Princess Irene wears the Bourbon-Parma Tiara on her wedding day |
Princess Irene of the Netherlands celebrates her birthday today, and to mark the occasion, we’re looking at the diamond tiara she wore on her wedding day — at one of the most controversial royal weddings of the twentieth century.
The diamond tiara that Irene wore to marry Prince Carlos Hugo of Bourbon-Parma had been in the family for several generations, and some of the diamonds themselves dated back to the early nineteenth century. Five of the gems set in the tiara allegedly came from a diamond tiara owned by the Duchess of Angouleme, the daughter of Louis XVI and Marie Antoinette. The monarchy in France was restored and abolished several times during her lifetime, and in one of those transitional periods, she was Queen of France for approximately twenty minutes.
Robert’s second wife, Maria Antonia, wears the tiara |
The Duchess didn’t have any children. When she died in 1851, she left the diamond tiara (and the rest of her property) to her nephew-by-marriage, Prince Henri, Count of Chambord. He also had no children, but he had several nieces and nephews, the children of his sister, Princess Louise, Duchess of Parma. To provide wedding presents for each of them, he had the Duchess of Angouleme’s diamond tiara dismantled, presenting several of the best stones to each newlywed. His nephew, Robert, married twice, and each time, Henri offered his nephew’s bride five diamonds sourced from the Angouleme tiara.
Maria Antonia wears the Bourbon-Parma Tiara (Wikimedia Commons) |
Robert became Duke of Parma in 1854. He had twenty-four children, twelve by each of his wives, so you can imagine how many royals today can claim him as an ancestor. (Notable descendants include Empress Zita of Austria-Hungary, Grand Duke Jean of Luxembourg, King Simeon of Bulgaria, and Queen Anne of Romania.) At some point, perhaps around the time of his second marriage in 1884, the diamonds from the Angouleme tiara were incorporated in a new diadem. Above, you can see Robert’s second wife, Infanta Maria Antonia of Portugal, wearing the new diamond tiara, which featured a distinctive row of upright diamonds. The central stone of the tiara could be swapped out and replaced with a ruby.

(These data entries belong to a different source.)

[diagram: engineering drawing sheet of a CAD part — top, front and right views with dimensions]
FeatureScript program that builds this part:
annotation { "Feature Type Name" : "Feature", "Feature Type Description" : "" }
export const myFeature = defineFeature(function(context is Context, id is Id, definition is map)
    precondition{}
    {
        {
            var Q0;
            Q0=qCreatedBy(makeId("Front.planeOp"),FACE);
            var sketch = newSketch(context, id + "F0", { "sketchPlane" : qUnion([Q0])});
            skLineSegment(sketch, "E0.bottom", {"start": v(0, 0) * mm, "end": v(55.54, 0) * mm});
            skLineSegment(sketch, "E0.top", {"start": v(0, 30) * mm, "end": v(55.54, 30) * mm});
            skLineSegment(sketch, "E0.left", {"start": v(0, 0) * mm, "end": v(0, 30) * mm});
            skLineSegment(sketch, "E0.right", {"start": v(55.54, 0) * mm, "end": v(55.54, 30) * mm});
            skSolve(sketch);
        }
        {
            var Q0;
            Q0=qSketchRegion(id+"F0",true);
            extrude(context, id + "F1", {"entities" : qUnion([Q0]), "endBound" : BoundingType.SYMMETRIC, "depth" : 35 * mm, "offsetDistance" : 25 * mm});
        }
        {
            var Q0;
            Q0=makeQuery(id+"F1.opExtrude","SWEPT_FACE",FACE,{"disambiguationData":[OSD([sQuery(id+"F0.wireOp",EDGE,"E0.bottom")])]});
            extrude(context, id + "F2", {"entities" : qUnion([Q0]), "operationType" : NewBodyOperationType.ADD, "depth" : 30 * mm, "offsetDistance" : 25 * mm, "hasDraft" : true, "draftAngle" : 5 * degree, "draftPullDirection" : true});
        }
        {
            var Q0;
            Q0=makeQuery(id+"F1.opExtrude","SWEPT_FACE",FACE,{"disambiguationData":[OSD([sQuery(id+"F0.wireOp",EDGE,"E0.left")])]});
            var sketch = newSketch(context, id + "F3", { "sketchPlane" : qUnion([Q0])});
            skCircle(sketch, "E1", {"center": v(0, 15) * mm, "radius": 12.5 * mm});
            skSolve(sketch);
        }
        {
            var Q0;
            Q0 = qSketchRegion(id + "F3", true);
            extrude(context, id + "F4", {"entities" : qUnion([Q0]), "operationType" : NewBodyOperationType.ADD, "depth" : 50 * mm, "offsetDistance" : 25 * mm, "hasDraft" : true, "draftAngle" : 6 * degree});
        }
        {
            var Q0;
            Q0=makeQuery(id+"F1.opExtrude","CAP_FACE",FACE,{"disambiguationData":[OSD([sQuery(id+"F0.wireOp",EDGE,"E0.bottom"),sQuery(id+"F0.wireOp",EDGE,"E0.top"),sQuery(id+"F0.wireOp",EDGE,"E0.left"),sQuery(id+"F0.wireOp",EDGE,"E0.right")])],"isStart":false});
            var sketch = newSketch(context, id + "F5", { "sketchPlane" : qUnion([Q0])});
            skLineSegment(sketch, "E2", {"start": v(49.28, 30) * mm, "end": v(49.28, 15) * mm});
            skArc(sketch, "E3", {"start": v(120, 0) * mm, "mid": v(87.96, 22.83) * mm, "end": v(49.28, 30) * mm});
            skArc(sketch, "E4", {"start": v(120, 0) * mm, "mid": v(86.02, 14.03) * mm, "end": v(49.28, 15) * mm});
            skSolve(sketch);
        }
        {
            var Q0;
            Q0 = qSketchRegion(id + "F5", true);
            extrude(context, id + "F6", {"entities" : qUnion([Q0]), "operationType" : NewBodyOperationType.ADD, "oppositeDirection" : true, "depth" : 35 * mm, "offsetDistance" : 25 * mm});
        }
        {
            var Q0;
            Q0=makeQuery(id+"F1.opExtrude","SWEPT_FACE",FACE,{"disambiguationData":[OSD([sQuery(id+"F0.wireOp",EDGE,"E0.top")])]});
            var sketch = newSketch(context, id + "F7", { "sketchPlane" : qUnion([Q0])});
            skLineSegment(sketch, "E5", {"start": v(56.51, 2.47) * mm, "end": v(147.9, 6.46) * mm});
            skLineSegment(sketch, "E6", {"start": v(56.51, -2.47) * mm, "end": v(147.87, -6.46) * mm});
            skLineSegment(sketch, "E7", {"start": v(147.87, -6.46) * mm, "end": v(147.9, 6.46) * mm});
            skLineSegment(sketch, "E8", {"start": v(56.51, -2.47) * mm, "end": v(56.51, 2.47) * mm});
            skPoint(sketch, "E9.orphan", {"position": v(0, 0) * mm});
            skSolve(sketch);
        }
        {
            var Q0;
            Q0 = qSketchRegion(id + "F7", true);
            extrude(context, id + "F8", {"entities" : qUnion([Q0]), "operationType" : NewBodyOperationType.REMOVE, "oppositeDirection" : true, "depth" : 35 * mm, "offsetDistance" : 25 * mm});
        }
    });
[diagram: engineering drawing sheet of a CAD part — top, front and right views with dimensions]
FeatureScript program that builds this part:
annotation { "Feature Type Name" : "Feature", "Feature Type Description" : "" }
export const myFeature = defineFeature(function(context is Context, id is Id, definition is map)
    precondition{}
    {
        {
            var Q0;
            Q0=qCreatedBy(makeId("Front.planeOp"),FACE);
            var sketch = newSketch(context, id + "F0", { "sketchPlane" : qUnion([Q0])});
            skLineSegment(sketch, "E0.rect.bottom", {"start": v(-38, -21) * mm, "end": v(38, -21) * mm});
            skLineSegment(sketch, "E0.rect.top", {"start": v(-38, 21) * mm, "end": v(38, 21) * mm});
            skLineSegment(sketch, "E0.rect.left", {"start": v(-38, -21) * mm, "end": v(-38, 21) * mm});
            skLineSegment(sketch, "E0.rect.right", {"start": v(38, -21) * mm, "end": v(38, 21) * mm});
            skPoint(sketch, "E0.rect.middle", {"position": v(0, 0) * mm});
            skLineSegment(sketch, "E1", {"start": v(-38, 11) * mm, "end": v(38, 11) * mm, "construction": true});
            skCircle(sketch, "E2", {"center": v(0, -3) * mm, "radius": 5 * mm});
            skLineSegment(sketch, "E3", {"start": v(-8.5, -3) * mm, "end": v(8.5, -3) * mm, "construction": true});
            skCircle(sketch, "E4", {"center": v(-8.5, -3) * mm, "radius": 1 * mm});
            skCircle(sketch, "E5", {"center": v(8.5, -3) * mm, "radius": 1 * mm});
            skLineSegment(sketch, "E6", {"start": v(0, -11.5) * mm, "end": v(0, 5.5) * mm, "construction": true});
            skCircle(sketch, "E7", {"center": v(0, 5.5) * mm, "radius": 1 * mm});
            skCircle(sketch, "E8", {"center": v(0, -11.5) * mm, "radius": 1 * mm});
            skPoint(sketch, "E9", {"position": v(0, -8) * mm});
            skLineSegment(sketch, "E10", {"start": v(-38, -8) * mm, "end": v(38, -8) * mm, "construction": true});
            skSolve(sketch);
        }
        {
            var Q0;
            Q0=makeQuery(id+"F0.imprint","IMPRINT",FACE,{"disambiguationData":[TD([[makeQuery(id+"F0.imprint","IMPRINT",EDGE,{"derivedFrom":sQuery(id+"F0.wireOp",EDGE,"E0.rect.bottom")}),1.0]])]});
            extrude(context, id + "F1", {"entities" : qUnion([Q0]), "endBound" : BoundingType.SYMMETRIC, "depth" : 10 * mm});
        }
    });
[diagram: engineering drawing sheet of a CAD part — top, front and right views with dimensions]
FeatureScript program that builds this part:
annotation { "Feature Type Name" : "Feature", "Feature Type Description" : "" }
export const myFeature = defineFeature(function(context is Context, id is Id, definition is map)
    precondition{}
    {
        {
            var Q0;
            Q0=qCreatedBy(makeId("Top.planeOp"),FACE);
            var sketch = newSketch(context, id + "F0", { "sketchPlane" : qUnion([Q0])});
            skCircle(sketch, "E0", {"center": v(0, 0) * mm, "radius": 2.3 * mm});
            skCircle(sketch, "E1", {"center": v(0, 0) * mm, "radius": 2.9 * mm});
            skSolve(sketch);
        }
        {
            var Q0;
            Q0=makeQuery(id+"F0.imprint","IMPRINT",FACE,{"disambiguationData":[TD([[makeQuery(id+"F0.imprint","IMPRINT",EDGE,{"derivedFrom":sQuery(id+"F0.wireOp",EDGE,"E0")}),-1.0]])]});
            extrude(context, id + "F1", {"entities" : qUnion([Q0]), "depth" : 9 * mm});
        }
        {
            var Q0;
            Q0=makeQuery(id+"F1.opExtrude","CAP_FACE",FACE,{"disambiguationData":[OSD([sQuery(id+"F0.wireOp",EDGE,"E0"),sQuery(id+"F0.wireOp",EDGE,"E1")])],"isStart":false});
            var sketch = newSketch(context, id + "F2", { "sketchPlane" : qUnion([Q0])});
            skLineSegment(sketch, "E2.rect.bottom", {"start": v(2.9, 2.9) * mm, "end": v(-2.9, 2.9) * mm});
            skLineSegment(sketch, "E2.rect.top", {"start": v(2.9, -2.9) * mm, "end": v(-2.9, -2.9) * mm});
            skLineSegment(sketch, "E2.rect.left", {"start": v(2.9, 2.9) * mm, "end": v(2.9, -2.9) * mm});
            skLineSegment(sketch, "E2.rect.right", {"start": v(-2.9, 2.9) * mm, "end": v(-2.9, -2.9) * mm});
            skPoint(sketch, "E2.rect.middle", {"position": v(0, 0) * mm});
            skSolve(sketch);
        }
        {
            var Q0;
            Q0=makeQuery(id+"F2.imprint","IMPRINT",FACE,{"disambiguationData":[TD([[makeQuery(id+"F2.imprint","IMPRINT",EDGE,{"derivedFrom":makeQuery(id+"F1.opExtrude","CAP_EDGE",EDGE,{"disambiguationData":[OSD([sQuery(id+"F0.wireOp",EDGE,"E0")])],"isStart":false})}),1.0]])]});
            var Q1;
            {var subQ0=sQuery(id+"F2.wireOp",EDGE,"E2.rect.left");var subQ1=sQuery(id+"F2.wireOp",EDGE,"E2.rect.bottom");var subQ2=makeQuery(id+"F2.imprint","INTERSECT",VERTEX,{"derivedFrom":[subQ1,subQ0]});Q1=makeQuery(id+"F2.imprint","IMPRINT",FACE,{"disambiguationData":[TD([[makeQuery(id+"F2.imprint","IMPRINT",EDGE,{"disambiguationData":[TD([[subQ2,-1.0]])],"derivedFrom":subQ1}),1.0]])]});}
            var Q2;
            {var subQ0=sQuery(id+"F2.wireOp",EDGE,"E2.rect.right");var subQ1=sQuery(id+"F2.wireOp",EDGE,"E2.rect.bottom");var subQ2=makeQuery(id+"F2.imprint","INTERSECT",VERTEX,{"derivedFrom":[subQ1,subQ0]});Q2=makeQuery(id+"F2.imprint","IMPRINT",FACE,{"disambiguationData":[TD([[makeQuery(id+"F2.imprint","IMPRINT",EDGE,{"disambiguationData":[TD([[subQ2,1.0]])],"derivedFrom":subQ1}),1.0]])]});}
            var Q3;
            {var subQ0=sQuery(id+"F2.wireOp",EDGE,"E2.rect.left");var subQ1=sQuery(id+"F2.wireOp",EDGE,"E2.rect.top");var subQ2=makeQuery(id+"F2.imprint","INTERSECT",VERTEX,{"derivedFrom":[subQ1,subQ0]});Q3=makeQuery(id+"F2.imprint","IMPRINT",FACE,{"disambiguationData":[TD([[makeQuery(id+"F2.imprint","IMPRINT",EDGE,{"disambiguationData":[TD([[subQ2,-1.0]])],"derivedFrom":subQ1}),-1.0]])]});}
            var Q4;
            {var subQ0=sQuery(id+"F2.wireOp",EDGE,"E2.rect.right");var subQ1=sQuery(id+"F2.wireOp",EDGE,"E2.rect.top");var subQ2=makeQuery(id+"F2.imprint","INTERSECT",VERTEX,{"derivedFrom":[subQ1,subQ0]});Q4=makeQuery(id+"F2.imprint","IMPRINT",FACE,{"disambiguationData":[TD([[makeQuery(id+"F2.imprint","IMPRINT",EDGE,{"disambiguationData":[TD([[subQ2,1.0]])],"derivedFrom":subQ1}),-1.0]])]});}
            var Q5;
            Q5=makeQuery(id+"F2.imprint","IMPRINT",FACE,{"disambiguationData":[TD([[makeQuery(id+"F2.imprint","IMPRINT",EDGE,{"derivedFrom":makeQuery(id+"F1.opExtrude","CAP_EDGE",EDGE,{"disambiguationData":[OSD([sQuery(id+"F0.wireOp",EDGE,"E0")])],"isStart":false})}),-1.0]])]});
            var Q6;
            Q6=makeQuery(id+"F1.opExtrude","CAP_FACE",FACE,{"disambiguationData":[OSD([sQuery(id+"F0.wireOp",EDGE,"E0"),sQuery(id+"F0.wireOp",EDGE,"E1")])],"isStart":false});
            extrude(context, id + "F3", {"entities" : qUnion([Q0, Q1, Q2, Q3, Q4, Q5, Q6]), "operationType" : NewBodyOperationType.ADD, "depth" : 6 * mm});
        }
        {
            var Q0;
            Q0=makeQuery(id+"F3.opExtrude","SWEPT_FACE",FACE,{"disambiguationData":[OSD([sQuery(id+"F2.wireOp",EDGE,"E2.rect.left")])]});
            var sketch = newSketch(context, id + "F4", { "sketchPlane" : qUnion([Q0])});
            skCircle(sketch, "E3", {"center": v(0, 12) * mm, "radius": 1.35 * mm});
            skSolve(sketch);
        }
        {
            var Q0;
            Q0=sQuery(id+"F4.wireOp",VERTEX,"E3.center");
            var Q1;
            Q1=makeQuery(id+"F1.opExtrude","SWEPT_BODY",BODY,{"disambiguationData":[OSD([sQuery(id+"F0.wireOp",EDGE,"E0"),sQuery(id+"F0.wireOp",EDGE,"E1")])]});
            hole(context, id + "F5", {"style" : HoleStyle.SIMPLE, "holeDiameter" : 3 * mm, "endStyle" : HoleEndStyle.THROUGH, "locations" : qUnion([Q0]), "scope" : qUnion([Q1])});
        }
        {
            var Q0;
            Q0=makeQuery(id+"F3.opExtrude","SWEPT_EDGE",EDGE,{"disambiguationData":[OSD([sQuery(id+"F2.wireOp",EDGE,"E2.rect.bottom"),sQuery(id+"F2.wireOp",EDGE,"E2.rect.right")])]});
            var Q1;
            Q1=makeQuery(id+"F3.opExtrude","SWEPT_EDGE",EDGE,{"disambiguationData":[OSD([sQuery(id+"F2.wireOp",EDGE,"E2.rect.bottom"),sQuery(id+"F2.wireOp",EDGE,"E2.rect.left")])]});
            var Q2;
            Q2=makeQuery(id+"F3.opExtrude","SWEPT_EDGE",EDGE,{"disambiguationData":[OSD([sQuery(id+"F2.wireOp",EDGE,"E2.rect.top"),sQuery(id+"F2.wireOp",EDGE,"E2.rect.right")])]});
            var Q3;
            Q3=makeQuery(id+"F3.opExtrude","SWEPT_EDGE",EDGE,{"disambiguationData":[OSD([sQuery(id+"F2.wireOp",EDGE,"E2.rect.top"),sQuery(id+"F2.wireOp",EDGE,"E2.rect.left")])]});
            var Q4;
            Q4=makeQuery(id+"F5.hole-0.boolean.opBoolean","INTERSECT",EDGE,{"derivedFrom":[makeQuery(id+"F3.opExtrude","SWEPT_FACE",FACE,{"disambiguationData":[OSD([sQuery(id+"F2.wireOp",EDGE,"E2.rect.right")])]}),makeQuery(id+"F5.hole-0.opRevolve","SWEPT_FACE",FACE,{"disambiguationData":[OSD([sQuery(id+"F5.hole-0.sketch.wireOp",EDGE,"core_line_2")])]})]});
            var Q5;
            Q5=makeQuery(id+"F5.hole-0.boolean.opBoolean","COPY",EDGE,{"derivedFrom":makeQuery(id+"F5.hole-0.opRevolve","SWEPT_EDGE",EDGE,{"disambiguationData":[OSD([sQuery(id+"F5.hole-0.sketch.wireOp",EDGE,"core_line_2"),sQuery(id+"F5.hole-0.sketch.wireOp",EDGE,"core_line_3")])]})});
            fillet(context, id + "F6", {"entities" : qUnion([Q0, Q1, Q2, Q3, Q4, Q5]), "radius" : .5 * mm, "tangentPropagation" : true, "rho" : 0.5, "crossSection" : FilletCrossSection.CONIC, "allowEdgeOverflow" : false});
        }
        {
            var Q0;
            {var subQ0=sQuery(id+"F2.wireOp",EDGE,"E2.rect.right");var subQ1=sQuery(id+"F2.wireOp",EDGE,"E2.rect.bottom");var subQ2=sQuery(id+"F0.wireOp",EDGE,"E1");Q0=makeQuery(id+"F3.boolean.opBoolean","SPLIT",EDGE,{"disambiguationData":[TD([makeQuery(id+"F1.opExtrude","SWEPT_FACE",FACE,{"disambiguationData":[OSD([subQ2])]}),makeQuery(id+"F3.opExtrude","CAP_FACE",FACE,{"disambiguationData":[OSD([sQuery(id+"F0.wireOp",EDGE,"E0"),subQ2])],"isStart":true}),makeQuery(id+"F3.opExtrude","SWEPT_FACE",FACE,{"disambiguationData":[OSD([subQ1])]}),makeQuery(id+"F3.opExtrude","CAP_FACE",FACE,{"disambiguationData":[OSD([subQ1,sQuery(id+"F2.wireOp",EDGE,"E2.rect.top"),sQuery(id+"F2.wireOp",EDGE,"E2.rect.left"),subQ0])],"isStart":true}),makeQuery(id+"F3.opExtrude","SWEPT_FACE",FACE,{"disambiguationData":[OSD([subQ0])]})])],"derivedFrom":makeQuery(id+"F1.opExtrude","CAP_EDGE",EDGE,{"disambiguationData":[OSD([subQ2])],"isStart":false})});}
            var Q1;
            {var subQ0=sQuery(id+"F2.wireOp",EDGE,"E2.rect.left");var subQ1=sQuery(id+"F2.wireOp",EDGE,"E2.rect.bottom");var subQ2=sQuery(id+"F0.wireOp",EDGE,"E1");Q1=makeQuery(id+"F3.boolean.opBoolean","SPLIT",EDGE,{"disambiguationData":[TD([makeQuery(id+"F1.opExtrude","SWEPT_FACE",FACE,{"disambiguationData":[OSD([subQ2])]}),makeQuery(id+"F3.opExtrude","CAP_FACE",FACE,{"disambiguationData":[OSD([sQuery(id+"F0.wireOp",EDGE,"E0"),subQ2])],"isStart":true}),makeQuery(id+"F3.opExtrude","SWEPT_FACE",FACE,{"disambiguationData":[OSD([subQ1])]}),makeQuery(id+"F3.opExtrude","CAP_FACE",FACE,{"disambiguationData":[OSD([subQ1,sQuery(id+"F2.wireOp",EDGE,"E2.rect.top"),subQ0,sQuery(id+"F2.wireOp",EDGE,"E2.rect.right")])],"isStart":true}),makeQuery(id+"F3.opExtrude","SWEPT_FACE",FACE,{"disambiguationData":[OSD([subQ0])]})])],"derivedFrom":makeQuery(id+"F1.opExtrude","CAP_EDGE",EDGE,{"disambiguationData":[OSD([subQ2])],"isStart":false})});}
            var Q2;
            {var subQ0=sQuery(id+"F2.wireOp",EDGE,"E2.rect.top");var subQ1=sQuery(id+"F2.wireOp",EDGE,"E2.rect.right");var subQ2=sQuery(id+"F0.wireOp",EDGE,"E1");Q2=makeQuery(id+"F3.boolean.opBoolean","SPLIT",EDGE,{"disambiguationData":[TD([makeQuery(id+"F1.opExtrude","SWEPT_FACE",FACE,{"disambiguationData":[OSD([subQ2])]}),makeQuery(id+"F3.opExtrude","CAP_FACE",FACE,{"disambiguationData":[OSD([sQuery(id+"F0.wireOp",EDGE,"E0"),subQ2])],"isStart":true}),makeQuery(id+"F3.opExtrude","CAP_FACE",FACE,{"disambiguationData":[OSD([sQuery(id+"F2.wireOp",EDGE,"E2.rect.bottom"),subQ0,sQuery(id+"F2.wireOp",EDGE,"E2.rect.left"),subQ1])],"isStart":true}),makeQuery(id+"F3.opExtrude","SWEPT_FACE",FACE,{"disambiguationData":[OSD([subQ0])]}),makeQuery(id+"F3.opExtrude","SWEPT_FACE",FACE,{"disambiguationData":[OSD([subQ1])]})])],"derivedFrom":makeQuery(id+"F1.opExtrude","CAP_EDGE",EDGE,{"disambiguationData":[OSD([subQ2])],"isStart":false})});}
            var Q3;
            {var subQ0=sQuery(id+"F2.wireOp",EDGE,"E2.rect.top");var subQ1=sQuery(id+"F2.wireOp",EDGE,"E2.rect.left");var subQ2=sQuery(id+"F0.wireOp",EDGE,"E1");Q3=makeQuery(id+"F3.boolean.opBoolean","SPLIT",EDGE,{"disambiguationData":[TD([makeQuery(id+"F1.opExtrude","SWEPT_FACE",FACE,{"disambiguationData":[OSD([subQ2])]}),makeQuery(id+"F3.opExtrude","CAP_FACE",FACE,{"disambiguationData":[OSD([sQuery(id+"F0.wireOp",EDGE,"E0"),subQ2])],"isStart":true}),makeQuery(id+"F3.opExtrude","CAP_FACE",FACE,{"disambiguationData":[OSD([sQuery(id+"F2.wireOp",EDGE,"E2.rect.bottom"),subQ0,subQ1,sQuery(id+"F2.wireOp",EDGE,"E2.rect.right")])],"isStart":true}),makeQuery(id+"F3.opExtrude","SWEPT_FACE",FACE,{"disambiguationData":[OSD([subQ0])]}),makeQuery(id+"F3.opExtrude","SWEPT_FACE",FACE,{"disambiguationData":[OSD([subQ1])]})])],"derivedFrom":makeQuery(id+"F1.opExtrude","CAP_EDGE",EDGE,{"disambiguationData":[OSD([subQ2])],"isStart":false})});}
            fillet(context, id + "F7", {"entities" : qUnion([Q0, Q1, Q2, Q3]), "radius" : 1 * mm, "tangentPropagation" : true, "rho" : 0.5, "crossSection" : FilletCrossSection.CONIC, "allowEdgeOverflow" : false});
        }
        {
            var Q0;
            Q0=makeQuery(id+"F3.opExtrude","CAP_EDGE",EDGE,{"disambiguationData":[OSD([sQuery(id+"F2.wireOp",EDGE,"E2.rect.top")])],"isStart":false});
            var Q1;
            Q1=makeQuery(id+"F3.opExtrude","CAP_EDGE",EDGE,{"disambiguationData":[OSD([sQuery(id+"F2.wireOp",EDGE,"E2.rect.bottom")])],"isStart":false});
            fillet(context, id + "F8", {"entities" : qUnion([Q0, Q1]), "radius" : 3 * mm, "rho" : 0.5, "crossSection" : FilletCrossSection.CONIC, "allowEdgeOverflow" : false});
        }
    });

Irene and Carlos Hugo’s wedding in Rome, 1964 (Wikimedia Commons) |
In 1964, the tiara played a visible role in a royal wedding that nearly caused a constitutional crisis. Prince Carlos Hugo, grandson of Robert, Duke of Parma, became engaged to Princess Irene, the second daughter of Queen Juliana of the Netherlands. This was a problem for an incredibly complex set of reasons. Carlos Hugo’s father was the Carlist claimant to the throne of Spain, which was governed at the time by General Franco. He was also a Catholic. Irene secretly converted to Catholicism after they met, and the news was met with outrage among Protestants in the Netherlands when it became public. The government refused to sanction Irene’s marriage, and her parents tried to stop her wedding.
It didn’t work. Wearing the Bourbon-Parma Tiara, Irene married Carlos Hugo in Rome in 1964, without a single member of the Dutch royal family in attendance. (Instead, they watched the ceremony on television from the Netherlands.) Irene lost her place in the Dutch line of succession, and she was compelled to live outside of her home country. As you can see in the image above, crowds gathered outside the basilica during the wedding, jostling the newlywed couple as they left following the ceremony.
Irene wore the tiara throughout her marriage, which ended in divorce in 1981. The tiara stayed with the Bourbon-Parmas after Irene left the family, but it too ended up disappearing. In the mid-1990s, the tiara was entrusted to a French lawyer by Princess Cecilia Maria, one of Carlos Hugo’s sisters, during inheritance negotiations. When she went to retrieve the tiara, it was apparently nowhere to be found. A French court reportedly later awarded the family a settlement of around three million pounds to compensate for the lost tiara, which has not been seen since.